The two-star general in charge of the US Air Force’s nuclear mission says the Long-Range Strike Bomber (LRS-B) programme is “going exceedingly well” and meeting its major milestones despite a four-month delay to downselecting a prime contractor.

Maj Gen Garrett Harencak says he agrees with the $460 million funding reduction recently proposed by the house armed services committee for fiscal 2016, since the air force won’t be able to spend big on the programme until the contract is awarded anyway. Northrop Grumman and a Boeing-Lockheed Martin team are vying for the contract.

“We can keep this system on track and take those reductions,” he said at a 13 May Air Force Association event in Washington, noting that there would likely be years when money needs to be shifted from another account to support the bomber.

According to language in the committee’s defense policy bill, the four-month contract delay left the air force with $360 million in surplus funding appropriated for fiscal 2015 that can cover some of next year’s expenditures. The additional $100 million can be cut due to a “slower spend rate” in fiscal 2016. In total, the committee would fund the LRS-B at $786.2 million. The programme requires $14 billion in funding over the next five years.

USAF next-gen bomber

The air force wants to buy 80 to 100 stealthy, nuclear-capable bombers at a cost of about $550 million per copy to supplement and then eventually replace the aging B-1 Lancer and B-52 fleets. Air force acquisition spokesman Ed Gulick says the service expects to award a contract this summer.

According to Clark Murdock of the Center for Strategic and International Studies, spending on nuclear modernisation will spike from 4-5% of the entire defence budget to about 8-9% in the 2020s when accounting for LRS-B, although that’s still proportionally less than other nuclear powers like Russia and China spend on their strategic nuclear weapons. The new bomber will also support conventional operations.

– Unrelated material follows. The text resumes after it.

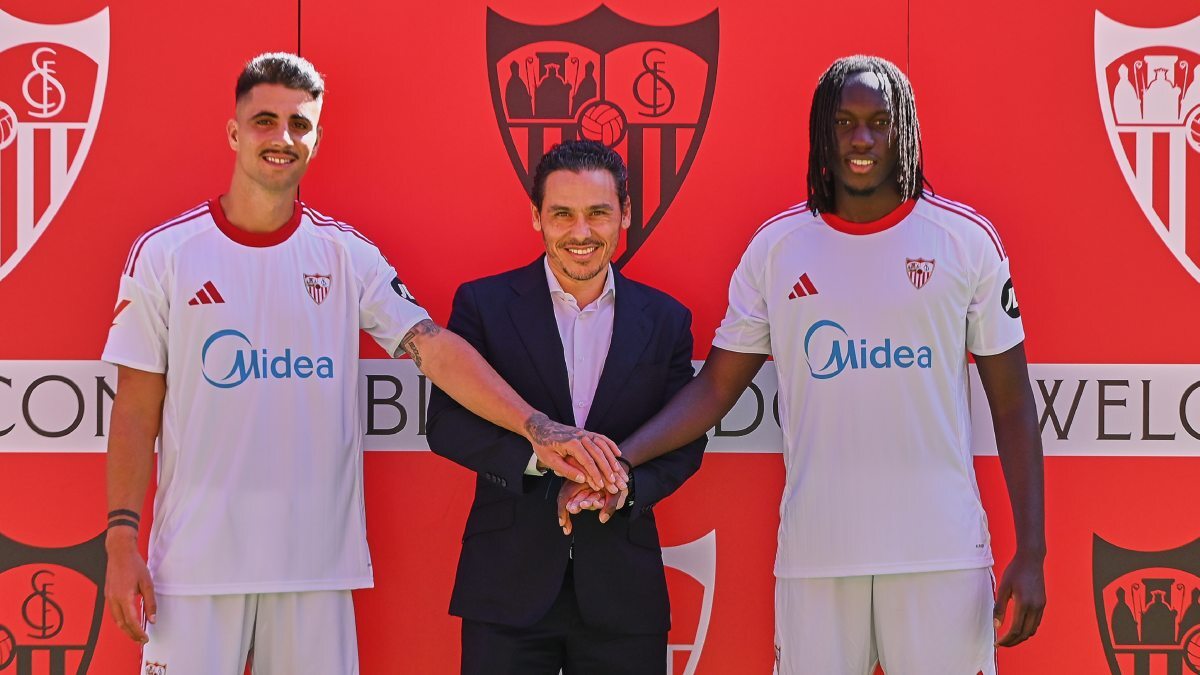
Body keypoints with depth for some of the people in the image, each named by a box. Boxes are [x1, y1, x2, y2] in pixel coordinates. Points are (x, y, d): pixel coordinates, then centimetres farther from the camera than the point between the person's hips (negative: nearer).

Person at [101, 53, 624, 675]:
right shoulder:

Murdock thinks investment in a new bomber is important to America’s national security strategy, although he would prefer a large bomber with long-range, standoff weapons like the air force's new nuclear-tipped cruise missle over a stealthy, penetrating bomber if there were not enough resources for both.

“Our defence budget is cost-capped, and it leads everybody to question every expenditure because you’re trying to force as much programme into your budget as possible,” he says, referring to automatic spending limits known as sequestration. “Everybody’s trying to sneak their nose into the tent and foot in the door.

“You should identify your must-have capabilities and adequately fund them, because you don’t want to have inadequately funded must-have capabilities. It’s an oxymoron.”

The air force asked Congress for $1.25 billion to support the bomber program in its fiscal 2016 budget request published in March. That funding profile climbs to $3.8 billion annually by 2020.